WHAT YOU SHOULD DO:
In the material below, the lines containing the word "weight" are required; copy each of them.

▼

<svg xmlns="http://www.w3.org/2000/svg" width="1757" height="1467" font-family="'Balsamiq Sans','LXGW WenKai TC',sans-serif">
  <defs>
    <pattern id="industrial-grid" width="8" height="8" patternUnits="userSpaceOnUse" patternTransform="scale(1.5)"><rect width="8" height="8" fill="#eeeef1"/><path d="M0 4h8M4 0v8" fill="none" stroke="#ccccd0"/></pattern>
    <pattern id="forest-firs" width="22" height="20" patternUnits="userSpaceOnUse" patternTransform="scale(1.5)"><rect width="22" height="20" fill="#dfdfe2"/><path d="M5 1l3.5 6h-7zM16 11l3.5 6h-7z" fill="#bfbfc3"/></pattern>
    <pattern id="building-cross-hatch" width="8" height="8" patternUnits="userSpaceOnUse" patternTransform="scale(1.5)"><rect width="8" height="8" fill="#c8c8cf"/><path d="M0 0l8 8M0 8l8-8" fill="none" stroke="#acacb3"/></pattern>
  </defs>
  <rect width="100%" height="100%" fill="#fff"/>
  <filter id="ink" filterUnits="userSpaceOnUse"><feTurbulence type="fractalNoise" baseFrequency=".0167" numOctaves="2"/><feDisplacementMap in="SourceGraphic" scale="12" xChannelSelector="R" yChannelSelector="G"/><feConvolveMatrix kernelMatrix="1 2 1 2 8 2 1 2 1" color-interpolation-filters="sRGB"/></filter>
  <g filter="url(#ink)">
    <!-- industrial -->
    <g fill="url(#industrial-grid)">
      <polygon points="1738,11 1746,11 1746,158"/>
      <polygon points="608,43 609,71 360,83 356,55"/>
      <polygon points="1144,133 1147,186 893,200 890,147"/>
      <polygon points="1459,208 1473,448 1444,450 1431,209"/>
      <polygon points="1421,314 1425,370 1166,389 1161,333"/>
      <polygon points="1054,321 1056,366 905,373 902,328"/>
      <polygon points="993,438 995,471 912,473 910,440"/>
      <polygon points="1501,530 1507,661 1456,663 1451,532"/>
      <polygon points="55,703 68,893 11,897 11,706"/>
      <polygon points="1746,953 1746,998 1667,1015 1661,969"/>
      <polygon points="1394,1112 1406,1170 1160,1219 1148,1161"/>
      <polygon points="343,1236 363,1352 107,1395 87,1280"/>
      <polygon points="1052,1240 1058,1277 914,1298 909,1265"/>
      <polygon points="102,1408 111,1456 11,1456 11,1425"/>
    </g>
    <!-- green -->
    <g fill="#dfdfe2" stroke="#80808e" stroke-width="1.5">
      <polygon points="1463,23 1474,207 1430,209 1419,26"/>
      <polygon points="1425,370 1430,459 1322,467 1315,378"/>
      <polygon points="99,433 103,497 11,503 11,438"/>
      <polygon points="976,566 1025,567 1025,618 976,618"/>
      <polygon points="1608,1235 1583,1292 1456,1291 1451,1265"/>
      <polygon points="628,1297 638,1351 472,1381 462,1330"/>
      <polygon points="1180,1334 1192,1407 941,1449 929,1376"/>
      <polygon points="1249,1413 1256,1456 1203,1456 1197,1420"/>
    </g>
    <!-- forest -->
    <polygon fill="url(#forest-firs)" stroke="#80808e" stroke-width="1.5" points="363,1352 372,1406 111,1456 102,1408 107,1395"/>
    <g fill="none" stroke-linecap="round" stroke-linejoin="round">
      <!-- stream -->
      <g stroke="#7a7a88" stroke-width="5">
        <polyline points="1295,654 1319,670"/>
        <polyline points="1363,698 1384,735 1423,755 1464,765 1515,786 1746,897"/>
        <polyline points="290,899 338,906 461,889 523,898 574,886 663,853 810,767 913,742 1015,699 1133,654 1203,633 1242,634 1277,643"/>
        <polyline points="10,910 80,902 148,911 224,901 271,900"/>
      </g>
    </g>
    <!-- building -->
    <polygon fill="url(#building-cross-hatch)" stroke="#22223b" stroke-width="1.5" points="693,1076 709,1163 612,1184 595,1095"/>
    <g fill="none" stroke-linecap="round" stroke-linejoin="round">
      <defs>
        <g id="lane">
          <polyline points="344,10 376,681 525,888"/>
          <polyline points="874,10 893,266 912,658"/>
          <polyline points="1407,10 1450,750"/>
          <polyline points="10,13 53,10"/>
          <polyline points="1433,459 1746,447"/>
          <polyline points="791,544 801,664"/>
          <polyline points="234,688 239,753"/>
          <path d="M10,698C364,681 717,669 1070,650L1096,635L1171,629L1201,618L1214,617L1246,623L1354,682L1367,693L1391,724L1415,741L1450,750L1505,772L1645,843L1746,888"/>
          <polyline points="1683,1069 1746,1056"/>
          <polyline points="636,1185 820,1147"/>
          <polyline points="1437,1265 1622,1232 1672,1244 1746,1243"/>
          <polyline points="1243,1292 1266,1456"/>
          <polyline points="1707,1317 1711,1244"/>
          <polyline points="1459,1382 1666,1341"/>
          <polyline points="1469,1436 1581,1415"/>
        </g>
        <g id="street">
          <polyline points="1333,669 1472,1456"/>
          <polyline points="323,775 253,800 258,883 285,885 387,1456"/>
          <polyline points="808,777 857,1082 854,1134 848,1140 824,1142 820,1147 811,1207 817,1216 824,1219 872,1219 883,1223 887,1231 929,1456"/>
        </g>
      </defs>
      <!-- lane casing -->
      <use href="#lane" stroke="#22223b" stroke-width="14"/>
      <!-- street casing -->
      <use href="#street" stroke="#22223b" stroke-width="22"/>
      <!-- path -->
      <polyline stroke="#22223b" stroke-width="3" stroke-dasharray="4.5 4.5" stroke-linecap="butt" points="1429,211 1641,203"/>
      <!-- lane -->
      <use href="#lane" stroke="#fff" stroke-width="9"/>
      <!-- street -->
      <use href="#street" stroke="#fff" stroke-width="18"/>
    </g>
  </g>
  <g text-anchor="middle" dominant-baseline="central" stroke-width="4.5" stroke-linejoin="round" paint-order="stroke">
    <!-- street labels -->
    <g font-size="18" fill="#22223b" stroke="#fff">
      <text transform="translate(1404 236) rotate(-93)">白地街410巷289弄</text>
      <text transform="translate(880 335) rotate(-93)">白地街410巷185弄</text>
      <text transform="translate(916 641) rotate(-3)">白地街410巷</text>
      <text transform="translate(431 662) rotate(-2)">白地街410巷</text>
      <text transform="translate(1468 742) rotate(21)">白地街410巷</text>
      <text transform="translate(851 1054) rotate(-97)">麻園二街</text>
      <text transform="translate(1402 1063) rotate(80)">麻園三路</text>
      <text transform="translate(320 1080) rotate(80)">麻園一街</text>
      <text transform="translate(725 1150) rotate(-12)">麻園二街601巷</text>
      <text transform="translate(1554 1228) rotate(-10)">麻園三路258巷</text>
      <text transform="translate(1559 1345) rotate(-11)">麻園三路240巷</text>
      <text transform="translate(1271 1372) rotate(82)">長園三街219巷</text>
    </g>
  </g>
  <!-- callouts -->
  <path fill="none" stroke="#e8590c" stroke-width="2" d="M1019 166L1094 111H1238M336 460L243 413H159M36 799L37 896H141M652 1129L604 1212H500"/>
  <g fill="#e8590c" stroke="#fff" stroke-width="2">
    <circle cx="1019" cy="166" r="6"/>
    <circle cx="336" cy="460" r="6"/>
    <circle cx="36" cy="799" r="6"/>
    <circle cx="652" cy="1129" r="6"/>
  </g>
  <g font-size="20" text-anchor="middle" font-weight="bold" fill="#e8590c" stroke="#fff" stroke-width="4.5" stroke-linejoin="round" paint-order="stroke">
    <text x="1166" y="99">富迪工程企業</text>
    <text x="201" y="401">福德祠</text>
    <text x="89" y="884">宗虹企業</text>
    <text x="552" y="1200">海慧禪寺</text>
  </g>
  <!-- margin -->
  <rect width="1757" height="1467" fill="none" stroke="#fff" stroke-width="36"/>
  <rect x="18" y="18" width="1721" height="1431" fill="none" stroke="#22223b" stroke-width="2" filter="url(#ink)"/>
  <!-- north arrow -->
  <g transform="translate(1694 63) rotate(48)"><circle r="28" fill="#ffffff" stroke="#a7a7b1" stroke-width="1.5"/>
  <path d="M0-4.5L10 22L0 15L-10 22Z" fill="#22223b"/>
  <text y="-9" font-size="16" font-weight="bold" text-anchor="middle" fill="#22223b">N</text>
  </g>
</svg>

▲
▼

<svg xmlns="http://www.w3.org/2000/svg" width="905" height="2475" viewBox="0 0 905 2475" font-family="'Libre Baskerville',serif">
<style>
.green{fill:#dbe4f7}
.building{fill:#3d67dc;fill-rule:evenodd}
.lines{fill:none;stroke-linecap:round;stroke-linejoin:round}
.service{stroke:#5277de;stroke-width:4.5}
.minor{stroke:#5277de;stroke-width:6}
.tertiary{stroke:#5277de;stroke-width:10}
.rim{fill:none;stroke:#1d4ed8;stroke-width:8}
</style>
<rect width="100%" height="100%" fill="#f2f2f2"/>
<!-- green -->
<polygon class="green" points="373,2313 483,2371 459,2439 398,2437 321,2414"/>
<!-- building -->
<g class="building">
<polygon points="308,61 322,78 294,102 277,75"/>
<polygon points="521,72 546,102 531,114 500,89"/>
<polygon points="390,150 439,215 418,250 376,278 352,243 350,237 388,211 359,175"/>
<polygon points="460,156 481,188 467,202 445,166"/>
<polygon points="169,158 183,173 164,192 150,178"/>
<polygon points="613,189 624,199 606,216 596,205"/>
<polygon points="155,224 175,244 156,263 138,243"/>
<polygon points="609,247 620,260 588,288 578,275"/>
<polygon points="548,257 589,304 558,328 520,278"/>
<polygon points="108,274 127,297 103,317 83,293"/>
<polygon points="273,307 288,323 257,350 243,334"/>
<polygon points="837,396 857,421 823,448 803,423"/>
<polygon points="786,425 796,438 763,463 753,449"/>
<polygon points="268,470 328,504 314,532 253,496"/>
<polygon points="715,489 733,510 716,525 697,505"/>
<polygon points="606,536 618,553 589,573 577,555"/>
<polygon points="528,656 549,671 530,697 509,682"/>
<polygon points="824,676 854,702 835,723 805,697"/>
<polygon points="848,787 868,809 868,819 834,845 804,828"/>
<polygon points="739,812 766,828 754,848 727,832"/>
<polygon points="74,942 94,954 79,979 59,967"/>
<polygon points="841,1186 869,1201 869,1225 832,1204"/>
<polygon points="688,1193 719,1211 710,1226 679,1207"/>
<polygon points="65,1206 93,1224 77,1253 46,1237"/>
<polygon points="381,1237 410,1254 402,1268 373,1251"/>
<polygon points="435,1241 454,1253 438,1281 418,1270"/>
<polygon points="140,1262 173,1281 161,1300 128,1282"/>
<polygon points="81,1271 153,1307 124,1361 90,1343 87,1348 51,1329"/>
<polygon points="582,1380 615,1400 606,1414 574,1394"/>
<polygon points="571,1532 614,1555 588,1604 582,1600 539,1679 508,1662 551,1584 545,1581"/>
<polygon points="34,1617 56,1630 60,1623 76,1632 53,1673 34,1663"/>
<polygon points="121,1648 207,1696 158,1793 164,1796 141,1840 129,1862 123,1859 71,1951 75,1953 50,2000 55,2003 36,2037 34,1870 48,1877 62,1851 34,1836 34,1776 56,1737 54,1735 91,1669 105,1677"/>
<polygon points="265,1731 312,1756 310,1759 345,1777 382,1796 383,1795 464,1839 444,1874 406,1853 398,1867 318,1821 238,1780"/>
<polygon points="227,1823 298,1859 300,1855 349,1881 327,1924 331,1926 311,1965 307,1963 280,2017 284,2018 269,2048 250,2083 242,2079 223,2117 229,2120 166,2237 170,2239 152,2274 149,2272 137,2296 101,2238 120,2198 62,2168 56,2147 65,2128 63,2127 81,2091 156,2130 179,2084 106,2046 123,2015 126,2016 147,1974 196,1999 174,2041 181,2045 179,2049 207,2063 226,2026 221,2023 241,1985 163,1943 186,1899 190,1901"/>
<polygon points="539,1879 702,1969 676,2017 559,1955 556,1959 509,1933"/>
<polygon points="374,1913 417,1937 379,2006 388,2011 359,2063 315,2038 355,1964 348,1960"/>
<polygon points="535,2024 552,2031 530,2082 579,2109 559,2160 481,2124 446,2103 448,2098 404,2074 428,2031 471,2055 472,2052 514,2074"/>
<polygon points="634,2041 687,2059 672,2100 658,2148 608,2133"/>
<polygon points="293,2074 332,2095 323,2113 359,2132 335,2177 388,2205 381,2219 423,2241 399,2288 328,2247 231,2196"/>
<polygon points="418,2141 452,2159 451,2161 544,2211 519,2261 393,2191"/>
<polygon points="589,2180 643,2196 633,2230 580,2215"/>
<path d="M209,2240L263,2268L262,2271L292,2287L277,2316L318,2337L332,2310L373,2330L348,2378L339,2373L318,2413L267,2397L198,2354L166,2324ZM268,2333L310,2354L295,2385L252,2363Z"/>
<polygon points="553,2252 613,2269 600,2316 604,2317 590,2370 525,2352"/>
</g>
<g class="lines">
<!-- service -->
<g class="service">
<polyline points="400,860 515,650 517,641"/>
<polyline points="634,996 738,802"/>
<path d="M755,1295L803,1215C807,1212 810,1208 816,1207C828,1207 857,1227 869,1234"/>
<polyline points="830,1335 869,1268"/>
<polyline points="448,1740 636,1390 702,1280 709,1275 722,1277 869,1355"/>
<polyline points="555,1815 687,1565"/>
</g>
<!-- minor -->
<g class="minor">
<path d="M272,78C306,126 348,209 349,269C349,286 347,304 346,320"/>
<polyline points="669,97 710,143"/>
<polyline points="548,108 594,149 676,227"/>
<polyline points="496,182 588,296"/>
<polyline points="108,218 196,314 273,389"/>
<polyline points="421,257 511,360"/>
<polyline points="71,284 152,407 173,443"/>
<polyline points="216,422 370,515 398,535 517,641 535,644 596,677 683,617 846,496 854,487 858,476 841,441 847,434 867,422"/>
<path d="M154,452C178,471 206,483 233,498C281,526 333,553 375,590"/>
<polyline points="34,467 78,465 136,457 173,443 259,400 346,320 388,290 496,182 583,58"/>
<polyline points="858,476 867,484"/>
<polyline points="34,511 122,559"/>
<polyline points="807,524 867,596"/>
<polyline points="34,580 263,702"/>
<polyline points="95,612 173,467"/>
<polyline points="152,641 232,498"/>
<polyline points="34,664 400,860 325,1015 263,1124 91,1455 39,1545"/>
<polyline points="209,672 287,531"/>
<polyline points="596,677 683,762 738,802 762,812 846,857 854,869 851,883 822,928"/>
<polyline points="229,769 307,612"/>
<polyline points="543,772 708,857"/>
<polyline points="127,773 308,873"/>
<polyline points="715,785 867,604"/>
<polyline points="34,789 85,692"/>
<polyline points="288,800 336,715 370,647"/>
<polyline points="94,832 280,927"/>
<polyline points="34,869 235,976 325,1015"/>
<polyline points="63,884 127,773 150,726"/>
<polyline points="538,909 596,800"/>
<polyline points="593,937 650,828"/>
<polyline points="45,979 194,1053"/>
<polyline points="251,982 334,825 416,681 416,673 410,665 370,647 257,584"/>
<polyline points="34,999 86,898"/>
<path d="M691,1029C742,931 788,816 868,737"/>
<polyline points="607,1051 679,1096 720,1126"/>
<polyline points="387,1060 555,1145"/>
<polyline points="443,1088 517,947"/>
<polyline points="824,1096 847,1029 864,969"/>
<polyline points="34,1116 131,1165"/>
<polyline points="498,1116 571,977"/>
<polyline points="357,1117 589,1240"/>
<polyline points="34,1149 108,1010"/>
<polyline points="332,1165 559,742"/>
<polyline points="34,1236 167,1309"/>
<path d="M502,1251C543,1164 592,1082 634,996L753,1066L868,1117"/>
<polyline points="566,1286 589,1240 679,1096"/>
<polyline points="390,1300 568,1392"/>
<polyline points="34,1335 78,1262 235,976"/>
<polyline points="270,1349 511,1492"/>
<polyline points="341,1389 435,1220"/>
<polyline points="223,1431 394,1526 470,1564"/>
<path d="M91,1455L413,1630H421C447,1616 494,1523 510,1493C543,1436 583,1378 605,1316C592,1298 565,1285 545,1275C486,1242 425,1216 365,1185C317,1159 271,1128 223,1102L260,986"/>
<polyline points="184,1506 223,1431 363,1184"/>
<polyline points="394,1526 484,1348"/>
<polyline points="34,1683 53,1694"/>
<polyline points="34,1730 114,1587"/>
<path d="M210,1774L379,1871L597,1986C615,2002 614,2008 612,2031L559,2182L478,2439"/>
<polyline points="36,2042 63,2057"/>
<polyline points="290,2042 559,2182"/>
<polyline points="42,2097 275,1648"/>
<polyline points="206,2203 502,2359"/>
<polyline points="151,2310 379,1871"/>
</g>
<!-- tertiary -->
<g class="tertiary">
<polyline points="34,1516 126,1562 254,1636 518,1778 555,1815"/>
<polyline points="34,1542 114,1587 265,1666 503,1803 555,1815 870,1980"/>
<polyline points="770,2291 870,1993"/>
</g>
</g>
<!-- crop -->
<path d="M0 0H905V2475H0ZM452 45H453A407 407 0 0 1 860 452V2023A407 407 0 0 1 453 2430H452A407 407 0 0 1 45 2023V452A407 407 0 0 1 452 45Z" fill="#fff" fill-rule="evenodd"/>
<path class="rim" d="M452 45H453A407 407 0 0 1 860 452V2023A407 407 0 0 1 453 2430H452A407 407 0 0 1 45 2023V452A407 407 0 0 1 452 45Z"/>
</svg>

▲

ANSWER AREA:
  <g font-size="20" text-anchor="middle" font-weight="bold" fill="#e8590c" stroke="#fff" stroke-width="4.5" stroke-linejoin="round" paint-order="stroke">
  <text y="-9" font-size="16" font-weight="bold" text-anchor="middle" fill="#22223b">N</text>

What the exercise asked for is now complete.